Other than the actual beta-type issues (supremely interesting bugs), the core mechanics seem solid enough. Shooting things to shoot more things makes sense. The aiming portion feels solid. The damage portion does not, but I think that’s a numbers game that beta will solve. Skills make sense, cooldowns are long enough to provide meaning. Movement is fluid, quests are indicated by checkpoint flags. There’s plenty of random stuff happening on the map too, so there’s always something to do.
The hiccups for are as follows:
- The game is based on group play. Beta currently has few people. This isn’t player driven content (like Planetside 2) but you still need players.
- The variance between classes is significant. Assaults/heavies deal much more damage than other types, way more than snipers. Balance in any PvP game in terms of basic numbers is important.
- Parallel to that, skill should play a larger factor. I play most FPS games on the hardest level and get by well enough. Standing and shooting has the same impact as moving and shooting, for the most part. AI aiming/damage seems like it’s perpetually cheating.

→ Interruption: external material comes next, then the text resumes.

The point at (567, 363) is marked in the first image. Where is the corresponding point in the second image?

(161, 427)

- I really don’t get how the game is monetized other than cosmetics. Again, it’s beta, so a lot of stuff is going to change. Still, I hope that cosmetics/convenience are the only things for sale.
- Tutorials. The game throws everything at you on the first mission. All you unlock later on is more skills on the bar but 90% of the game is right there to start and they practically expect you to know it all. I don’t mean combat, I mean crafting, loadouts, changing skills, using skills and all the town related items. It took me 20 minutes to figure out how to load a 2nd skill. My 2 year old was pressing random buttons and found the menu.

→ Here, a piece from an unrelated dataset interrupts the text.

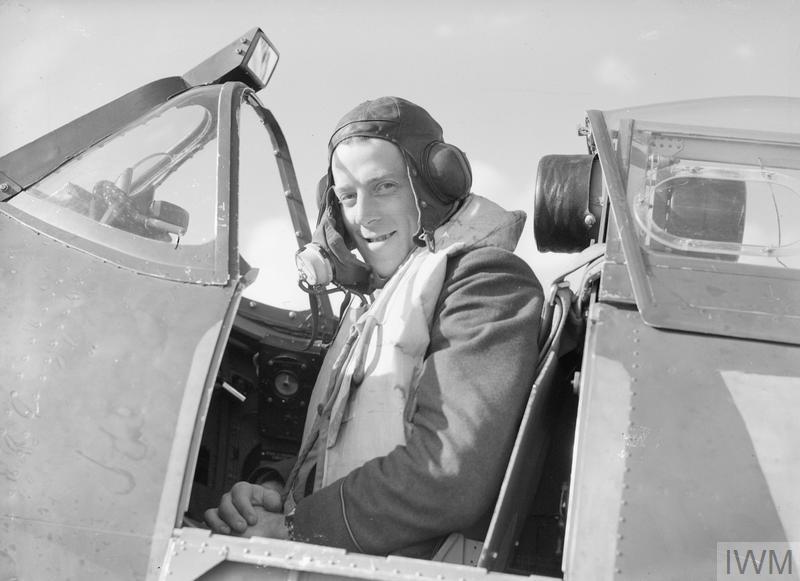
Identify the location of seat. The image size is (800, 581). (536, 412).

- Self-healing. There needs to be some type of self heal available at lower levels. Being at 5% health with no healing options (or nearby players) is a drag.
The pluses!
- Sound is great. Sound is a stupid important part of an FPS.
- The art style is cohesive and entertaining. It reminds me a LOT of Borderlands, without the black outline. Not only stylish but lowers the video card requirements
- Integrated systems. Everything seems linked in some fashion. Spawns can trigger other spawns, some skills work best when combined with another one.

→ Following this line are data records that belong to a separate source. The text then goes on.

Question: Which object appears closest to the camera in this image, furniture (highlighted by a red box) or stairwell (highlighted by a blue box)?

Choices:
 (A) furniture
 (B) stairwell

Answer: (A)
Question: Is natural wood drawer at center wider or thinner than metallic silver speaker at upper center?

- The skill progression is interesting, if somewhat confusing. I like talent trees. I like that your talent tree changes drastically when you change loadouts (classes) or armatures (sub-classes).
- I like a challenge. FireFall is a challenge. The wall for skill for any player is high, very high. I died about 20 times in the first hour. I expect that to be slightly worse for the average player.
- 3D matters. If your enemy cannot shoot, then get to higher ground. If they can, then use line of sight to your advantage. This is smart.
There’s quite a lot of potential here. Beta should be going on for another 6 months or more, but with no EXP resets, what you play/buy now will be there forever. I think this will become the norm for F2P games, where the perpetual beta/slow rollout means that the server loads make sense. No more day zeros of loading 100 servers then 2 months out, no one is left.
Sign up, give it a shot.
Edit: I wanted to point out that I found a bug on the main quest chain after you get your first upgrade that essentially stopped you from any progress whatsoever story-wise. You can still level and explore, but the main quest is unavailable. Hopefully it’s fixed by the time anyone tries it out.